A person who can long-term accept an abusive relationship pattern is not primarily driven by money, but by their basic understanding of how they deserve to be treated. Money is just a trigger; what it exposes is the underlying pattern that has existed between them for a long time.
How does psychology explain this kind of man?
There is a precise psychological concept called learned helplessness—proposed by American psychologist Martin Seligman. The core idea is: after experiencing repeated uncontrollable pain, even if the environment changes and the pain can be avoided, the person will not take action but instead despairingly accept it.
In marriage, this manifests as:
Long-term criticism → forming the belief that nothing I do is good enough
Internalizing being scolded as normal and true, no longer resisting
Even starting to believe that I can't earn money and that being scolded is justified
This pattern often does not start after unemployment but is a continuation of the power structure that has existed in the marriage for a long time. Unemployment merely makes it go from hidden to overt.

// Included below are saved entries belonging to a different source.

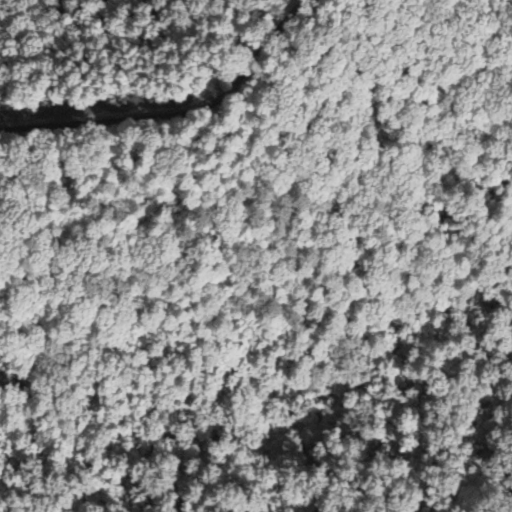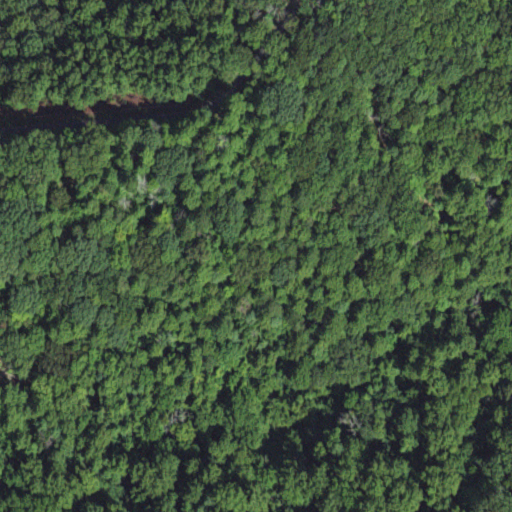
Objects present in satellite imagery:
road: (175, 113)
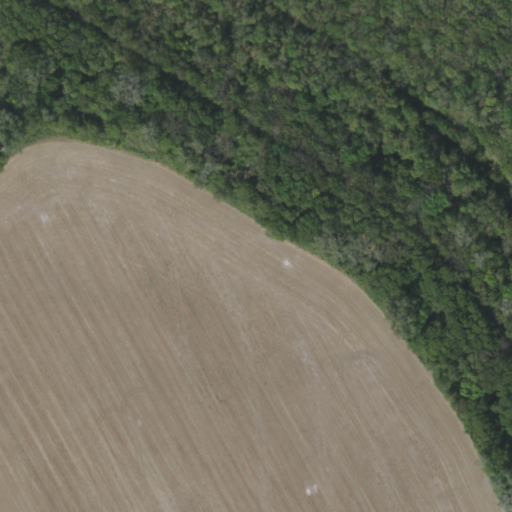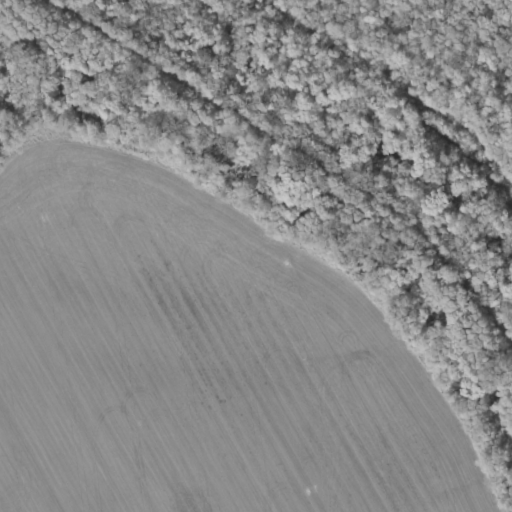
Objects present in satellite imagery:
crop: (200, 355)
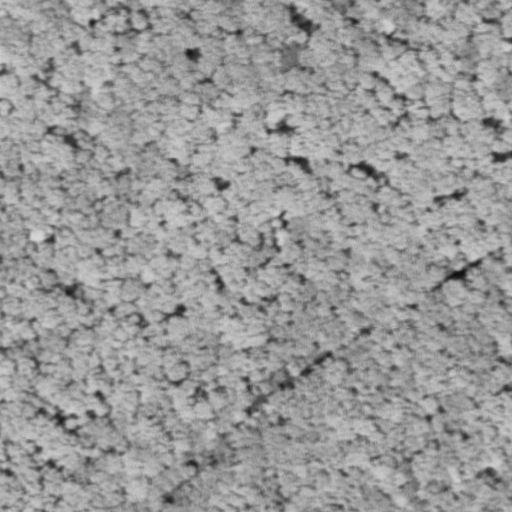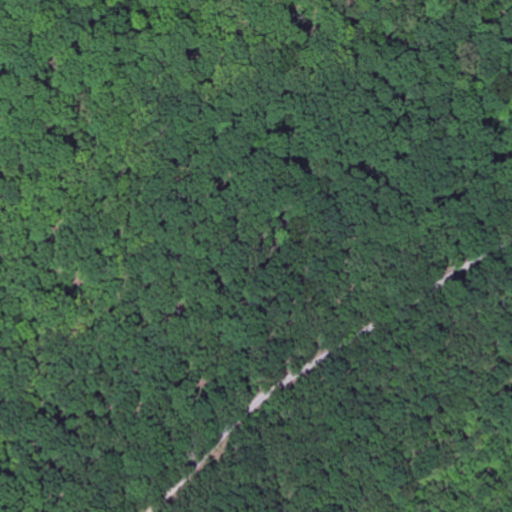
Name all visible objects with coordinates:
road: (317, 361)
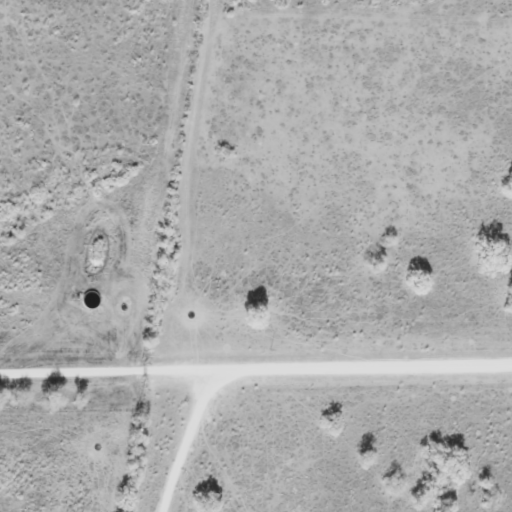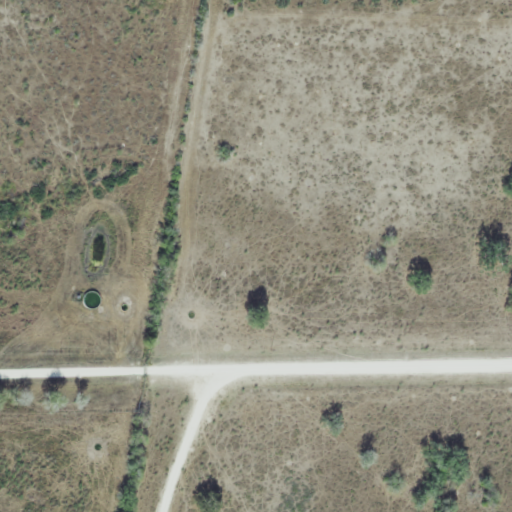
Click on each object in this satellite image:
road: (256, 404)
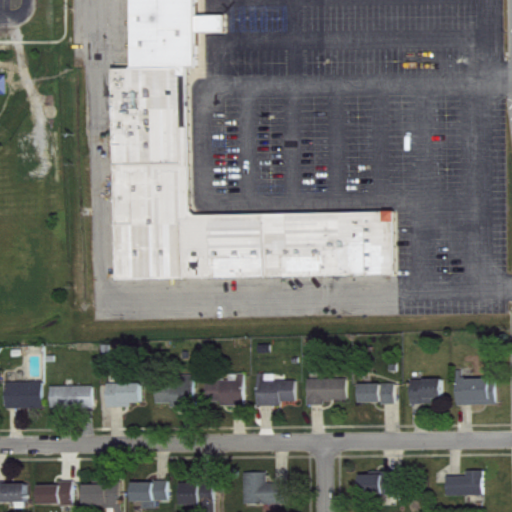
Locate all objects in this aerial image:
road: (15, 12)
parking lot: (14, 13)
building: (165, 32)
road: (221, 43)
building: (6, 93)
park: (35, 171)
building: (215, 186)
building: (216, 203)
road: (483, 206)
park: (22, 222)
road: (144, 308)
building: (281, 399)
building: (333, 399)
building: (183, 400)
building: (234, 400)
building: (433, 400)
building: (483, 400)
building: (384, 402)
building: (130, 403)
building: (30, 404)
building: (78, 406)
road: (256, 443)
road: (329, 477)
building: (472, 493)
building: (270, 498)
building: (157, 500)
building: (16, 501)
building: (62, 502)
building: (109, 502)
building: (204, 502)
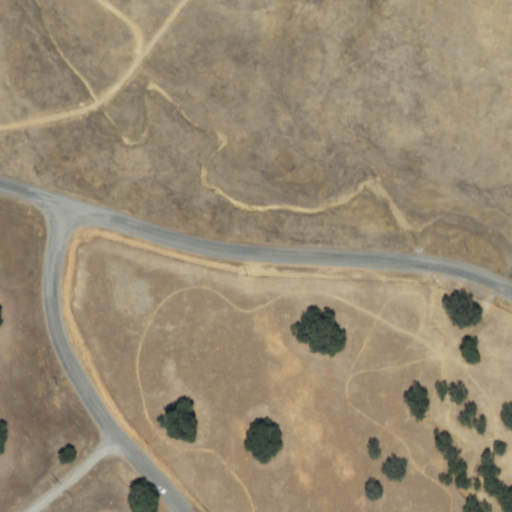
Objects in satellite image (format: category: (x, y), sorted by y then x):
road: (253, 253)
road: (74, 376)
road: (69, 473)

Why does this kind of man allow such a woman to stay by his side?
Psychologically, this is called trauma bonding through mutual complementarity—roughly:
A person accustomed to being belittled and believing they are not worthy of resistance (usually from critical/negating upbringing)
Happens to meet someone who needs to control others to gain a sense of security
Their patterns fit each other precisely, each satisfying the other's deep-seated twisted needs
So, their being together is not accidental but a certain kind of matching.